------ Records provided ------

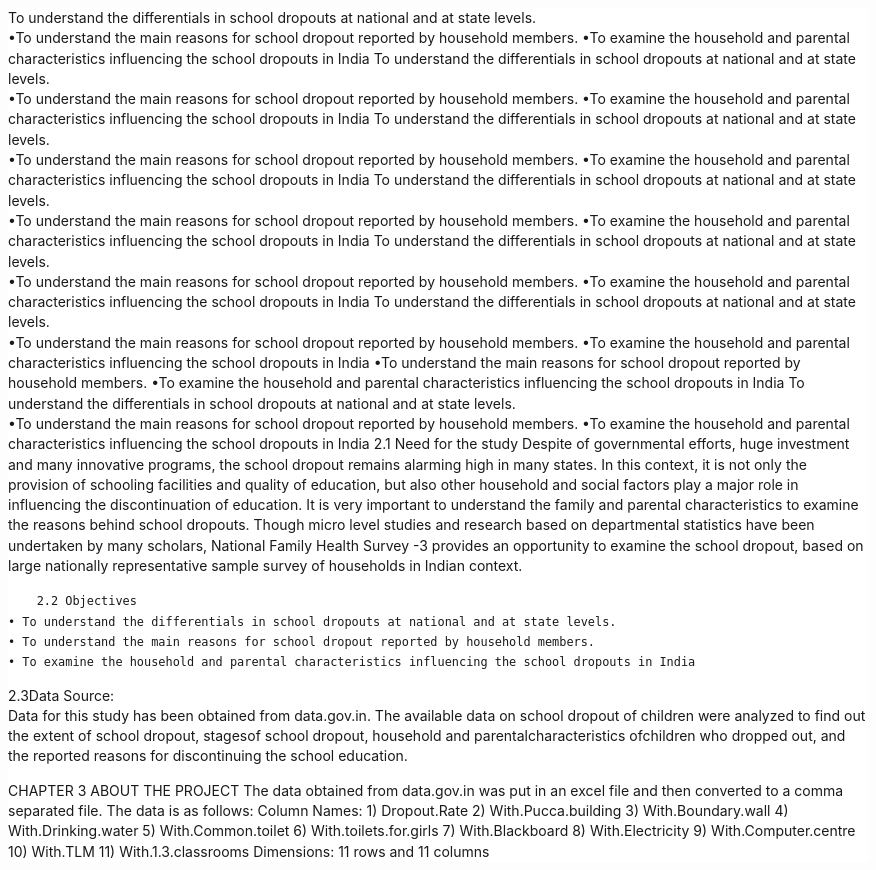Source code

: To understand the differentials in school dropouts at national and at state levels.   
•To understand the main reasons for school dropout reported by household members. 
•To examine the household and parental characteristics influencing the school dropouts in India
To understand the differentials in school dropouts at national and at state levels.   
•To understand the main reasons for school dropout reported by household members. 
•To examine the household and parental characteristics influencing the school dropouts in India
To understand the differentials in school dropouts at national and at state levels.   
•To understand the main reasons for school dropout reported by household members. 
•To examine the household and parental characteristics influencing the school dropouts in India
To understand the differentials in school dropouts at national and at state levels.   
•To understand the main reasons for school dropout reported by household members. 
•To examine the household and parental characteristics influencing the school dropouts in India
To understand the differentials in school dropouts at national and at state levels.   
•To understand the main reasons for school dropout reported by household members. 
•To examine the household and parental characteristics influencing the school dropouts in India
To understand the differentials in school dropouts at national and at state levels.   
•To understand the main reasons for school dropout reported by household members. 
•To examine the household and parental characteristics influencing the school dropouts in India
•To understand the main reasons for school dropout reported by household members. 
•To examine the household and parental characteristics influencing the school dropouts in India
To understand the differentials in school dropouts at national and at state levels.   
•To understand the main reasons for school dropout reported by household members. 
•To examine the household and parental characteristics influencing the school dropouts in India
        2.1  Need for the study
Despite of governmental efforts, huge investment and many innovative programs, the school dropout remains alarming high in many states. In this context, it is not only the provision of schooling facilities and quality of education, but also other household and social factors play a major role in influencing the discontinuation of education.  It is very important to understand the family and parental characteristics to examine the reasons behind school dropouts.  Though micro level studies and research based on departmental statistics have been undertaken by many scholars, National Family Health Survey -3 provides an opportunity to examine the school dropout, based on large nationally representative sample survey of households in Indian context.  

        2.2 Objectives 
    • To understand the differentials in school dropouts at national and at state levels.
    • To understand the main reasons for school dropout reported by household members.
    • To examine the household and parental characteristics influencing the school dropouts in India
2.3Data Source:    
Data for this study has been obtained from data.gov.in. The available data on school dropout of children were analyzed to find out the extent of school dropout, stagesof school dropout, household and parentalcharacteristics ofchildren who dropped out, and the reported reasons for discontinuing the school education. 




CHAPTER 3
ABOUT THE PROJECT
The data obtained from data.gov.in was put in an excel file and then converted to a comma separated file. 
The data is as follows:
Column Names:
    1) Dropout.Rate
    2) With.Pucca.building
    3) With.Boundary.wall
    4) With.Drinking.water
    5) With.Common.toilet
    6) With.toilets.for.girls
    7) With.Blackboard
    8) With.Electricity
    9) With.Computer.centre
    10) With.TLM
    11) With.1.3.classrooms
Dimensions: 11 rows and 11 columns
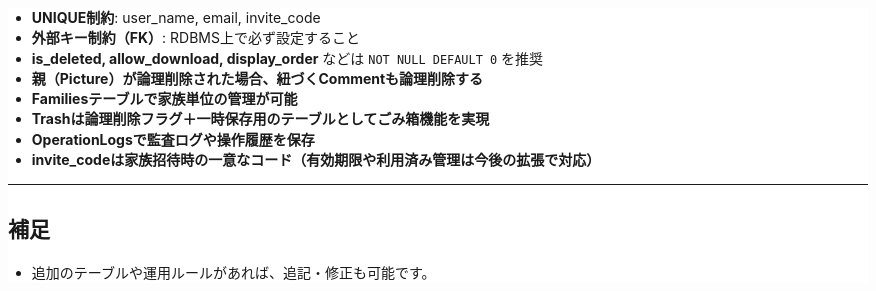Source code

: - **UNIQUE制約**: user_name, email, invite_code
- **外部キー制約（FK）**: RDBMS上で必ず設定すること
- **is_deleted, allow_download, display_order** などは `NOT NULL DEFAULT 0` を推奨
- **親（Picture）が論理削除された場合、紐づくCommentも論理削除する**
- **Familiesテーブルで家族単位の管理が可能**
- **Trashは論理削除フラグ＋一時保存用のテーブルとしてごみ箱機能を実現**
- **OperationLogsで監査ログや操作履歴を保存**
- **invite_codeは家族招待時の一意なコード（有効期限や利用済み管理は今後の拡張で対応）**

---

## 補足

- 追加のテーブルや運用ルールがあれば、追記・修正も可能です。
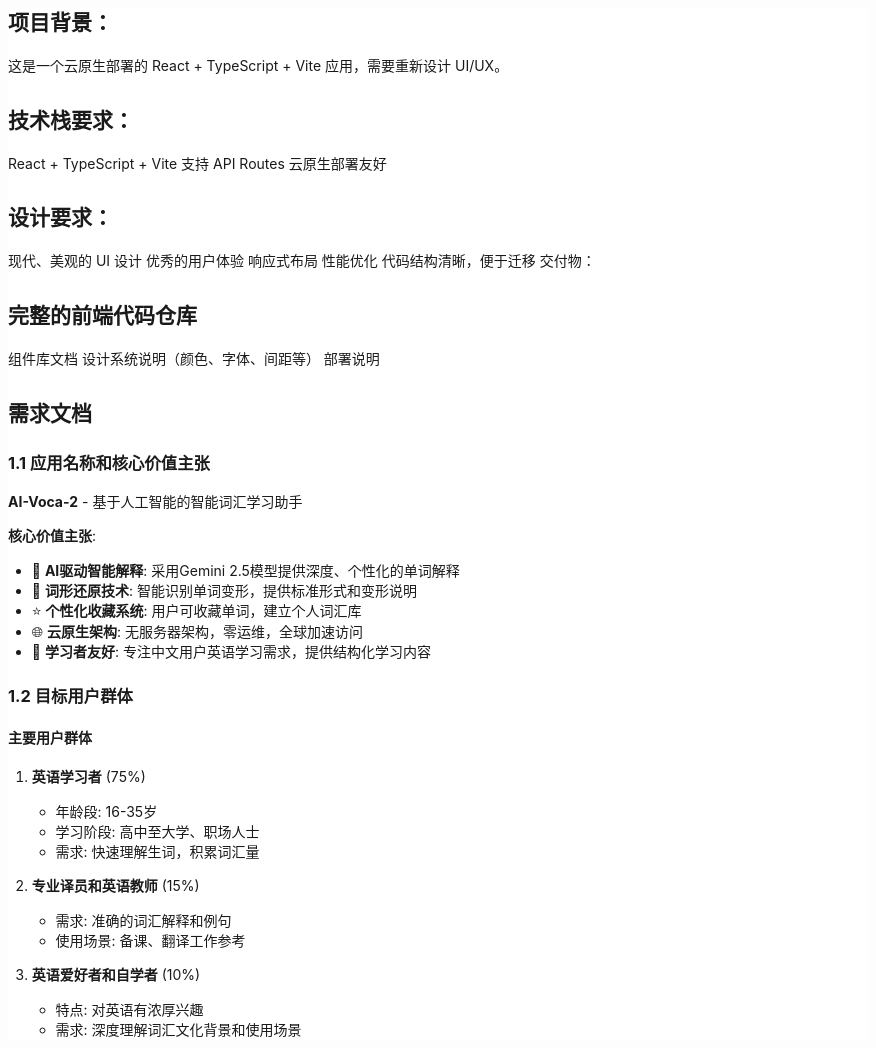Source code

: 

## 项目背景：
这是一个云原生部署的 React + TypeScript + Vite 应用，需要重新设计 UI/UX。

## 技术栈要求：

React + TypeScript + Vite
支持 API Routes
云原生部署友好


## 设计要求：

现代、美观的 UI 设计
优秀的用户体验
响应式布局
性能优化
代码结构清晰，便于迁移
交付物：

## 完整的前端代码仓库
组件库文档
设计系统说明（颜色、字体、间距等）
部署说明

## 需求文档

### 1.1 应用名称和核心价值主张
**AI-Voca-2** - 基于人工智能的智能词汇学习助手

**核心价值主张**:
- 🤖 **AI驱动智能解释**: 采用Gemini 2.5模型提供深度、个性化的单词解释
- 🧠 **词形还原技术**: 智能识别单词变形，提供标准形式和变形说明  
- ⭐ **个性化收藏系统**: 用户可收藏单词，建立个人词汇库
- 🌐 **云原生架构**: 无服务器架构，零运维，全球加速访问
- 🎯 **学习者友好**: 专注中文用户英语学习需求，提供结构化学习内容

### 1.2 目标用户群体

#### 主要用户群体
1. **英语学习者** (75%)
   - 年龄段: 16-35岁
   - 学习阶段: 高中至大学、职场人士
   - 需求: 快速理解生词，积累词汇量

2. **专业译员和英语教师** (15%)
   - 需求: 准确的词汇解释和例句
   - 使用场景: 备课、翻译工作参考

3. **英语爱好者和自学者** (10%)
   - 特点: 对英语有浓厚兴趣
   - 需求: 深度理解词汇文化背景和使用场景

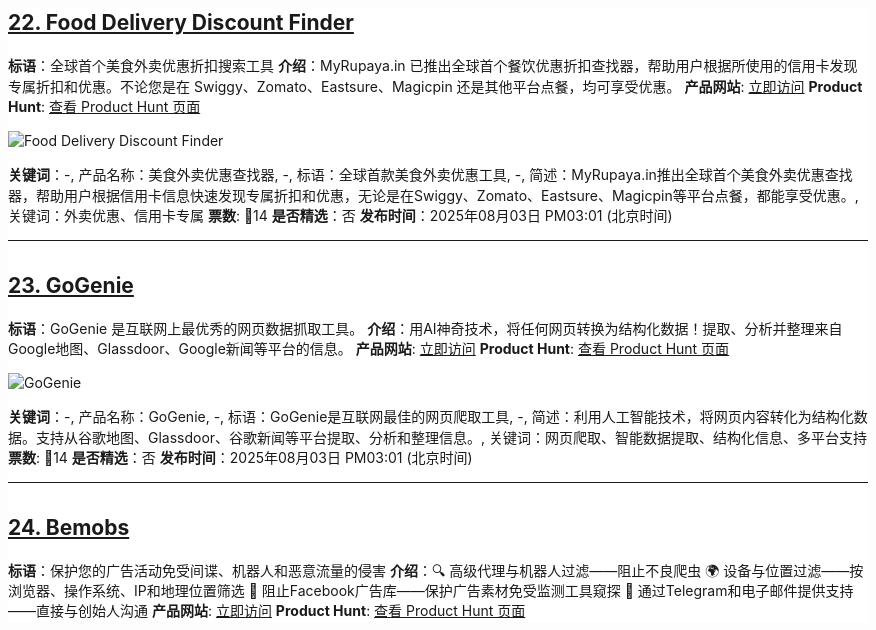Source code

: ## [22. Food Delivery Discount Finder](https://www.producthunt.com/products/food-delivery-discount-finder?utm_campaign=producthunt-api&utm_medium=api-v2&utm_source=Application%3A+nextauth+%28ID%3A+151633%29)
**标语**：全球首个美食外卖优惠折扣搜索工具
**介绍**：MyRupaya.in 已推出全球首个餐饮优惠折扣查找器，帮助用户根据所使用的信用卡发现专属折扣和优惠。不论您是在 Swiggy、Zomato、Eastsure、Magicpin 还是其他平台点餐，均可享受优惠。
**产品网站**: [立即访问](https://www.producthunt.com/r/OHR36XWAJS67IR?utm_campaign=producthunt-api&utm_medium=api-v2&utm_source=Application%3A+nextauth+%28ID%3A+151633%29)
**Product Hunt**: [查看 Product Hunt 页面](https://www.producthunt.com/products/food-delivery-discount-finder?utm_campaign=producthunt-api&utm_medium=api-v2&utm_source=Application%3A+nextauth+%28ID%3A+151633%29)

![Food Delivery Discount Finder]()

**关键词**：-, 产品名称：美食外卖优惠查找器, -, 标语：全球首款美食外卖优惠工具, -, 简述：MyRupaya.in推出全球首个美食外卖优惠查找器，帮助用户根据信用卡信息快速发现专属折扣和优惠，无论是在Swiggy、Zomato、Eastsure、Magicpin等平台点餐，都能享受优惠。, 关键词：外卖优惠、信用卡专属
**票数**: 🔺14
**是否精选**：否
**发布时间**：2025年08月03日 PM03:01 (北京时间)

---

## [23. GoGenie](https://www.producthunt.com/products/gogenie?utm_campaign=producthunt-api&utm_medium=api-v2&utm_source=Application%3A+nextauth+%28ID%3A+151633%29)
**标语**：GoGenie 是互联网上最优秀的网页数据抓取工具。
**介绍**：用AI神奇技术，将任何网页转换为结构化数据！提取、分析并整理来自Google地图、Glassdoor、Google新闻等平台的信息。
**产品网站**: [立即访问](https://www.producthunt.com/r/PEEQNOR2JXXHPO?utm_campaign=producthunt-api&utm_medium=api-v2&utm_source=Application%3A+nextauth+%28ID%3A+151633%29)
**Product Hunt**: [查看 Product Hunt 页面](https://www.producthunt.com/products/gogenie?utm_campaign=producthunt-api&utm_medium=api-v2&utm_source=Application%3A+nextauth+%28ID%3A+151633%29)

![GoGenie]()

**关键词**：-, 产品名称：GoGenie, -, 标语：GoGenie是互联网最佳的网页爬取工具, -, 简述：利用人工智能技术，将网页内容转化为结构化数据。支持从谷歌地图、Glassdoor、谷歌新闻等平台提取、分析和整理信息。, 关键词：网页爬取、智能数据提取、结构化信息、多平台支持
**票数**: 🔺14
**是否精选**：否
**发布时间**：2025年08月03日 PM03:01 (北京时间)

---

## [24. Bemobs](https://www.producthunt.com/products/bemobs?utm_campaign=producthunt-api&utm_medium=api-v2&utm_source=Application%3A+nextauth+%28ID%3A+151633%29)
**标语**：保护您的广告活动免受间谍、机器人和恶意流量的侵害
**介绍**：🔍 高级代理与机器人过滤——阻止不良爬虫 🌍 设备与位置过滤——按浏览器、操作系统、IP和地理位置筛选 🛑 阻止Facebook广告库——保护广告素材免受监测工具窥探 💬 通过Telegram和电子邮件提供支持——直接与创始人沟通
**产品网站**: [立即访问](https://www.producthunt.com/r/ALQWTESXZAD27S?utm_campaign=producthunt-api&utm_medium=api-v2&utm_source=Application%3A+nextauth+%28ID%3A+151633%29)
**Product Hunt**: [查看 Product Hunt 页面](https://www.producthunt.com/products/bemobs?utm_campaign=producthunt-api&utm_medium=api-v2&utm_source=Application%3A+nextauth+%28ID%3A+151633%29)
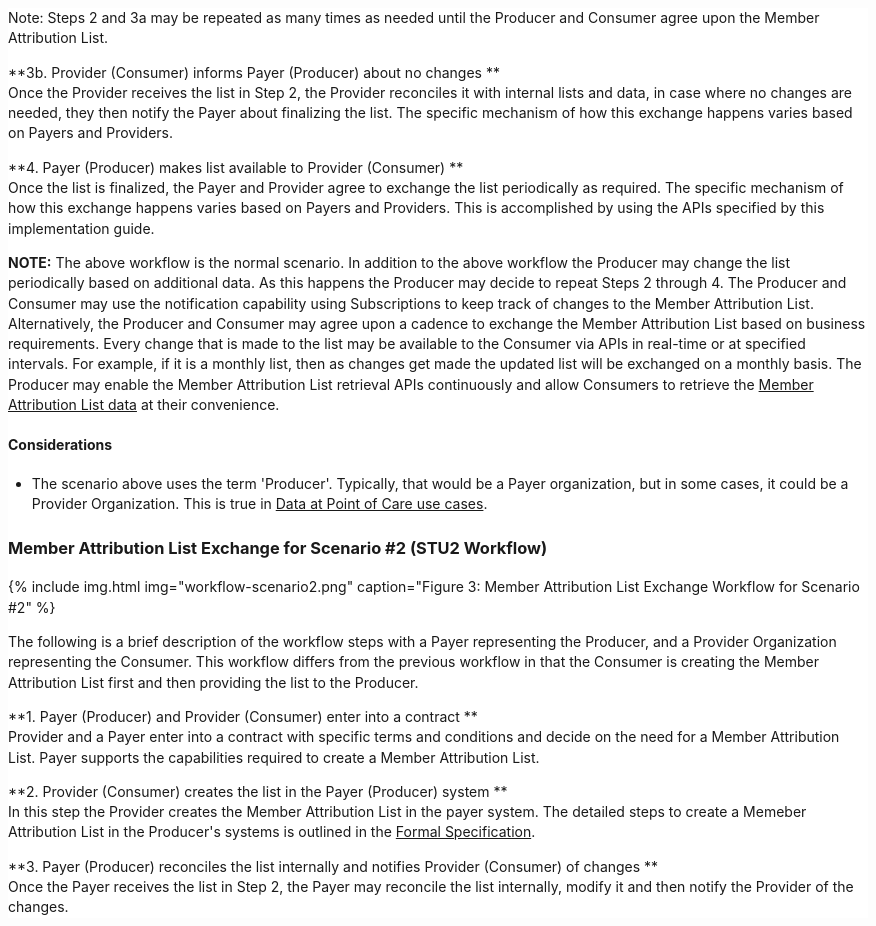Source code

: Note: Steps 2 and 3a may be repeated as many times as needed until the Producer and Consumer agree upon the Member Attribution List.

**3b. Provider (Consumer) informs Payer (Producer) about no changes **<br/>
Once the Provider receives the list in Step 2, the Provider reconciles it with internal lists and data, in case where no changes are needed, they then notify the Payer about finalizing the list. The specific mechanism of how this exchange happens varies based on Payers and Providers. 

**4. Payer (Producer) makes list available to Provider (Consumer) **<br/>
Once the list is finalized, the Payer and Provider agree to exchange the list periodically as required. The specific mechanism of how this exchange happens varies based on Payers and Providers. This is accomplished by using the APIs specified by this implementation guide.

**NOTE:** The above workflow is the normal scenario. In addition to the above workflow the Producer may change the list periodically based on additional data. As this happens the Producer may decide to repeat Steps 2 through 4. The Producer and Consumer may use the notification capability using Subscriptions to keep track of changes to the Member Attribution List. Alternatively, the Producer and Consumer may agree upon a cadence to exchange the Member Attribution List based on business requirements.
Every change that is made to the list may be available to the Consumer via APIs in real-time or at specified intervals. For example, if it is a monthly list, then as changes get made the updated list will be exchanged on a monthly basis. The Producer may enable the Member Attribution List retrieval APIs continuously and allow Consumers to retrieve the [Member Attribution List data](usecases.html#member-attribution-list-workflows-and-definitions) at their convenience. 

#### Considerations

* The scenario above uses the term 'Producer'.  Typically, that would be a Payer organization, but in some cases, it could be a Provider Organization. This is true in [Data at Point of Care use cases](https://dpc.cms.gov/).



### Member Attribution List Exchange for Scenario #2 (STU2 Workflow)

{% include img.html img="workflow-scenario2.png" caption="Figure 3: Member Attribution List Exchange Workflow for Scenario #2" %}

The following is a brief description of the workflow steps with a Payer representing the Producer, and a Provider Organization representing the Consumer. This workflow differs from the previous workflow in that the Consumer is creating the Member Attribution List first and then providing the list to the Producer.

**1. Payer (Producer) and Provider (Consumer) enter into a contract **<br/>
Provider and a Payer enter into a contract with specific terms and conditions and decide on the need for a Member Attribution List. Payer supports the capabilities required to create a Member Attribution List.

**2. Provider (Consumer) creates the list in the Payer (Producer) system **<br/>
In this step the Provider creates the Member Attribution List in the payer system. The detailed steps to create a Memeber Attribution List in the Producer's systems is outlined in the [Formal Specification](spec.html).

**3. Payer (Producer) reconciles the list internally and notifies Provider (Consumer) of changes **<br/>
Once the Payer receives the list in Step 2, the Payer may reconcile the list internally, modify it and then notify the Provider of the changes.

------

* [Assignment] Extract everything from the line containing "upon the Member Attribution List." down to the line containing "Once the Provider", both included, and reproduce those lines without any change.

* [Result of the task]
: Note: Steps 2 and 3a may be repeated as many times as needed until the Producer and Consumer agree upon the Member Attribution List.

**3b. Provider (Consumer) informs Payer (Producer) about no changes **<br/>
Once the Provider receives the list in Step 2, the Provider reconciles it with internal lists and data, in case where no changes are needed, they then notify the Payer about finalizing the list. The specific mechanism of how this exchange happens varies based on Payers and Providers. 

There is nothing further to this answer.